Wie in den Fig. 5a und b dargestellt, kann das erfindungsgemäße Mischbrett in eine entsprechende Aussparung einer kastenförmigen Mischstation 11 eingelegt werden, in der die benötigten Stoffe aufbewahrt werden können. Diese Mischstation kann seitliche Handgriffe 12 aufweisen sowie Taschen 13 zur Aufbewahrung von Spachteln, etc. Durch die Öffnung 14 in der Mischstation 11 kann das Mischbrett leicht wieder aufgenommen werden.

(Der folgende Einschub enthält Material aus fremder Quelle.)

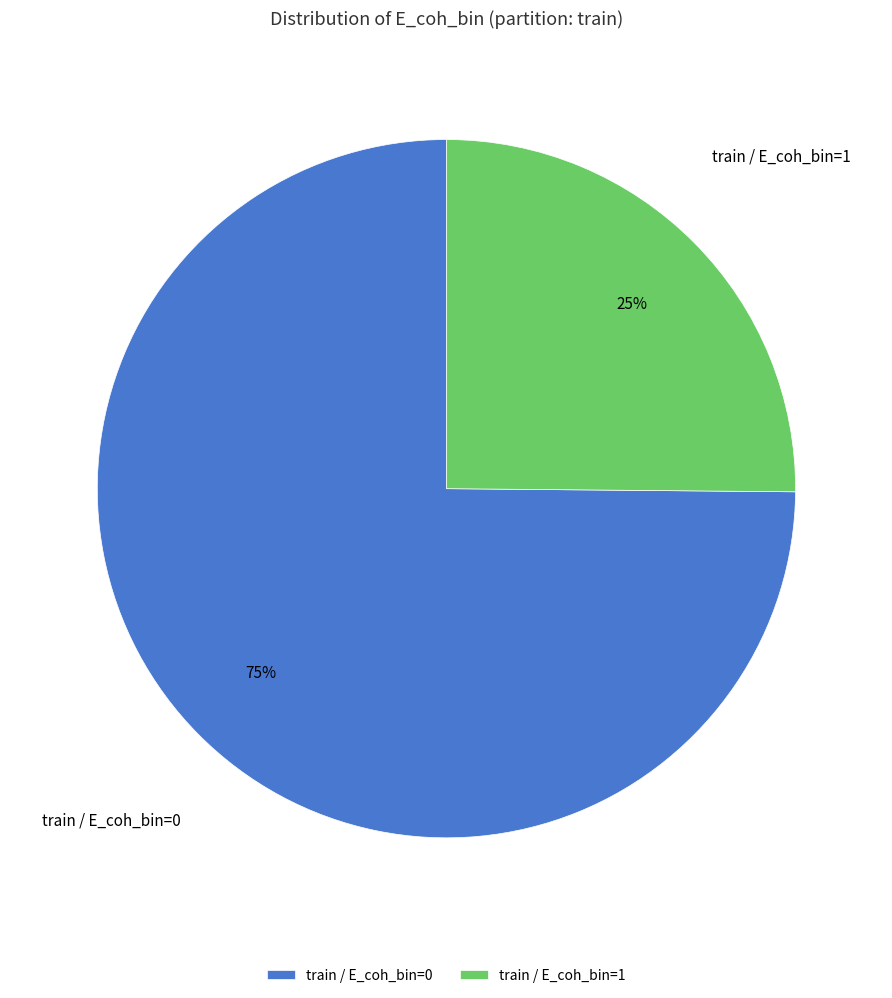

The train / E_coh_bin=1 slice represents 25% of the pie. True or false?

True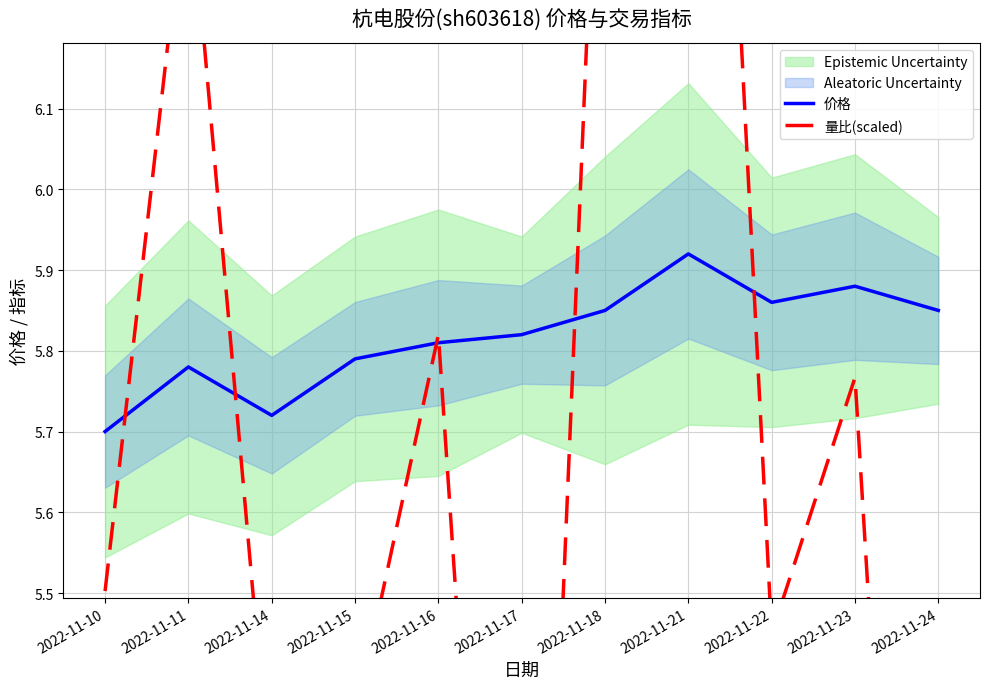

How many times do 价格 and 量比(scaled) cross each other?

6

Mit einer derartigen Mischstation 11 kann der Kraftaufwand beim Mischen deutlich reduziert werden, da das Mischbrett nicht mehr gehalten werden muß.

Claims (13)

1. Mischbrett, bestehend aus einer Fläche zum Aufbringen einer Masse, insbesondere einer Spachtelmasse, und einem Handgriff, dadurch gekennzeichnet, dass der Handgriff (3) an der Unterseite des Mischbrettes mit einem im wesentlichen L-förmigen Querschnitt ausgebildet ist.
2. Mischbrett gemäß Anspruch 1, dadurch gekennzeichnet, dass der Handgriff (3) einen im wesentlichen T-förmigen Querschnitt aufweist.
3. Mischbrett gemäß Anspruch 1, dadurch gekennzeichnet, dass der Handgriff (3) im wesentlichen in der Mitte der Fläche (1) angeordnet ist.
4. Mischbrett gemäß Anspruch 1, dadurch gekennzeichnet, dass vorzugsweise konzentrisch um den Handgriff herum Greifrillen (4) oder Greiflöcher (5) ausgebildet sind.
5. Mischbrett gemäß Anspruch 2, dadurch gekennzeichnet, dass in einer Achse die Enden des T-förmigen Handgriffes (3) mit der Unterseite der Fläche (1) verbunden sind.
6. Mischbrett gemäß Anspruch 1, dadurch gekennzeichnet, dass in den Handgriff (3) ein Magnet integriert ist.
7. Mischbrett gemäß Anspruch 1, dadurch gekennzeichnet, dass die Fläche (1) nach oben weisende seitliche Kanten (2) aufweist.
8. Mischbrett gemäß Anspruch 1, dadurch gekennzeichnet, dass die Fläche (1) aus biegbarem Material besteht.
9. Mischbrett gemäß Anspruch 1, dadurch gekennzeichnet, dass die Fläche (1) mit einem lösbaren Bezug versehen ist.
10. Mischbrett gemäß Anspruch 1, dadurch gekennzeichnet, dass auf der Oberseite der Fläche (1) Vertiefungen vorgesehen sind.
11. Mischbrett gemäß Anspruch 1, dadurch gekennzeichnet, dass auf der Oberseite der Fläche (1) Einrastelemente für die Aufnahme von Behältern vorgesehen sind.
12. Wandhalterung für ein Mischbrett gemäß Anspruch 1, dadurch gekennzeichnet, dass eine parallel zu einer Wand angeordnete und von dieser beabstandete Ebene (8) vorgesehen ist, die einseitig einen Schlitz (9) aufweist, in den der dünnere Teil des Handgriffs (3) des Mischbrettes einführbar ist, wobei der Schlitz (9) schmaler als der größte Durchmesser des Handgriffes (3) ist.
13. Mischstation für ein Mischbrett gemäß Anspruch 1, dadurch gekennzeichnet, dass ein nach oben offener Kasten vorgesehen ist, der an seiner Oberseite eine Aussparung zur Aufnahme eines Mischbrettes aufweist.